Speaking to New Times this week, Sisley praised Sinema’s advocacy for psychedelic research.
“I think she’s pretty open about how she wasn’t a champion of this work at all before she left office,” said Sisley, who said she connected with Sinema only in the past year.
SRI is not eligible for the state’s ibogaine research grant because it does not have an in-house neurosurgery department, Sisley said. However, she added, “SRI is self-funding our own ibogaine research independent of the state budget bill.” The study will study the safety of ibogaine as a treatment for severe PTSD, and SRI will request permission from the Drug Enforcement Administration to manufacture the drug for research purposes.

Sue Sisley, the founder and executive director of the Scottsdale Research Institute, said the Food and Drug Administration is approving more studies of Schedule I substances under the Trump administration.
Field to Healed Foundation
A psychedelic shift
Sinema’s enthusiasm for psychedelics is emblematic of a larger political shift, Sisley said. Support for clinical studies of psychedelic and other “illicit” drugs has become more mainstream, including among Republicans.

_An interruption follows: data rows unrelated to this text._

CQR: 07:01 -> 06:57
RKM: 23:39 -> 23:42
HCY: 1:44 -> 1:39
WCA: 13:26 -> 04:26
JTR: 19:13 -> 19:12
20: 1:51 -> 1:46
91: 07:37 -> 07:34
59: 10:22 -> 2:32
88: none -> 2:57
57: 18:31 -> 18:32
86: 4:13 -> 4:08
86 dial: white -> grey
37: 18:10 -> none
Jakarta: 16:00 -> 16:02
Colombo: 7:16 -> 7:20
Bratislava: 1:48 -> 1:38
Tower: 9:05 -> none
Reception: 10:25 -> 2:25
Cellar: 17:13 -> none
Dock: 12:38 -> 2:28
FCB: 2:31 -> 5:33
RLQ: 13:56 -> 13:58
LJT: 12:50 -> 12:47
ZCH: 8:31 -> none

In Arizona, the Republican-controlled legislature has passed several measures promoting research or even attempting to broaden access to such drugs.Even during the first Trump administration, lawmakers passed the Right to Try Act, a landmark law that allows people with life-threatening illnesses to participate in investigational trials of unorthodox substances if they have exhausted all other options.
“The capacity and the capability for us to utilize right-to-try in some burgeoning areas of psychedelic medicine is really exciting,” Sinema said on the panel.

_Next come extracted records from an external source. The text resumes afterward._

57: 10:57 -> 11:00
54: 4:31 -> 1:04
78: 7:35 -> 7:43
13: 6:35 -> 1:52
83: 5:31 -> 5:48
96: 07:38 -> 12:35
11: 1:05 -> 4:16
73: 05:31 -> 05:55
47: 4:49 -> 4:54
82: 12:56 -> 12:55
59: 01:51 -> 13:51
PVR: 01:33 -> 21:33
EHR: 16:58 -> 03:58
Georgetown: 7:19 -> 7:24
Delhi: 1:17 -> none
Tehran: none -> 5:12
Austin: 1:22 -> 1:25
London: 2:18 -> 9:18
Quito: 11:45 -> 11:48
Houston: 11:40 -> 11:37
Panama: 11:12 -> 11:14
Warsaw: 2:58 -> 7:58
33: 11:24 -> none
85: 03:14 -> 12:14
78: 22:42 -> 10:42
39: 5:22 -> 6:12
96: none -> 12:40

Sisley said she’s noticed a shift, too. In March, the Food and Drug Administration took her magic mushroom trial off hold, a crucial step in getting it up and running. Her team has submitted its final study design to the agency, though there are other hurdles to clear.

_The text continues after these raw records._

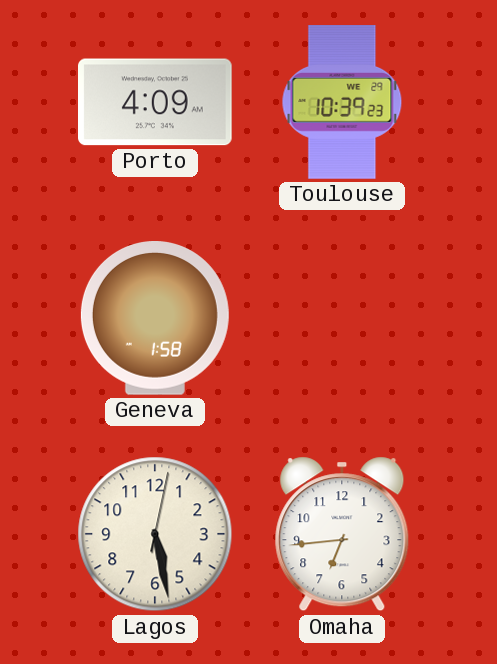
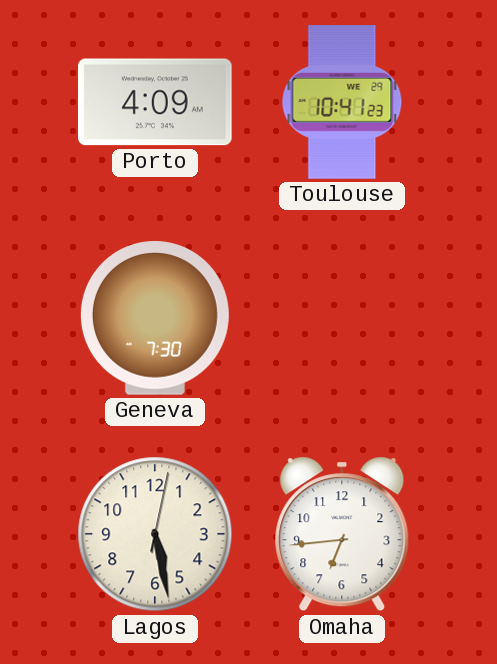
Toulouse: 10:39 -> 10:41
Geneva: 1:58 -> 7:30
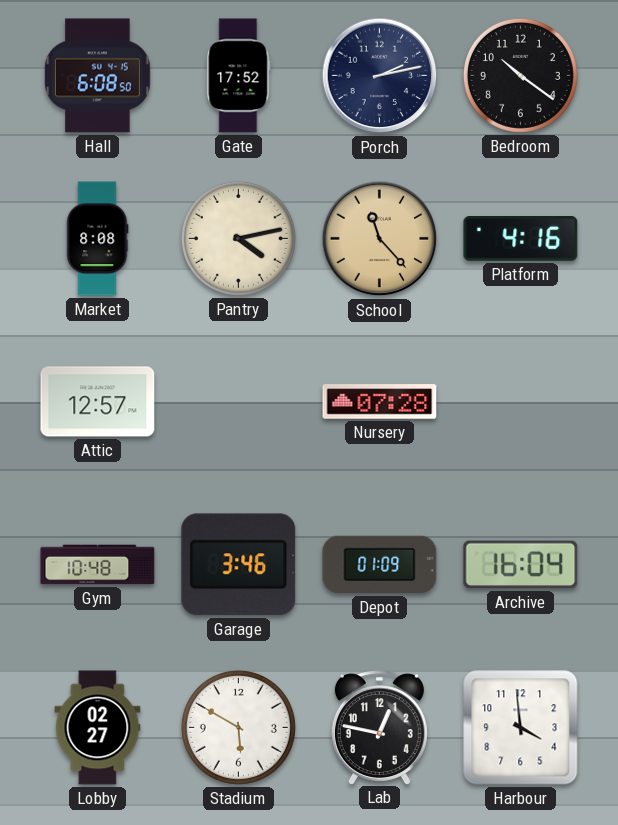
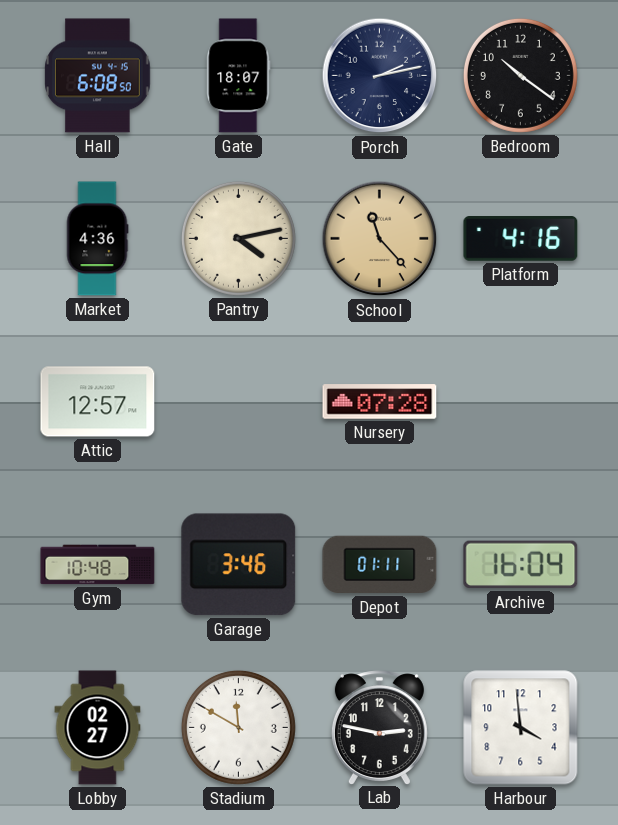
Gate: 17:52 -> 18:07
Market: 8:08 -> 4:36
Depot: 01:09 -> 01:11
Stadium: 5:50 -> 11:50
Lab: 12:47 -> 2:47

Sisley said that Dr. Martin A. Makary, the Trump-appointed commissioner of the FDA — which is overseen by the Department of Health and Human Services, run by Robert F. Kennedy Jr. — has been green-lighting things that have previously been impeded.
“I have never seen this much movement. In 15 years of doing research on Schedule I drugs, I’ve never seen an FDA more open-minded,” Sisley told New Times. “Like, we couldn’t have ever gotten this mushroom trial approved under the Biden administration. This HHS is giving me more hope than I’ve ever had before about advancing legitimate trials on Schedule I substances.”
(Based on junk science, Kennedy’s HHS has also imperiled proven health interventions like vaccines and water fluoridation, it’s worth noting. The country’s largest measles outbreak in a decade is also happening on Kennedy’s watch.)
Since leaving office, Sinema has taken a job as a senior adviser at Hogan Lovells, a lobbying firm that has clients like OpenAI and psychedelics companies like MindMed and Lykos. It’s possible MindMed could benefit from the $5 million set aside in Arizona’s budget, raising conflict of interest concerns.
The ex-senator has also generated scrutiny for her ongoing campaign expenditures. Since leaving office, FEC records show, Sinema has continued to spend campaign finance funds on festivals, ski trips and wineries, among other things. From March 31 to June 30, a period during which she has not been running for office, Sinema’s campaign spent $391,000.
It doesn’t appear that Sinema used any campaign funds for her trip to the Denver conference; there are no expenditures in her FEC reports for those dates, and no expenditures in Colorado in general. Patrick Maddox, a spokesperson for the conference, said Sinema was not paid for her appearance.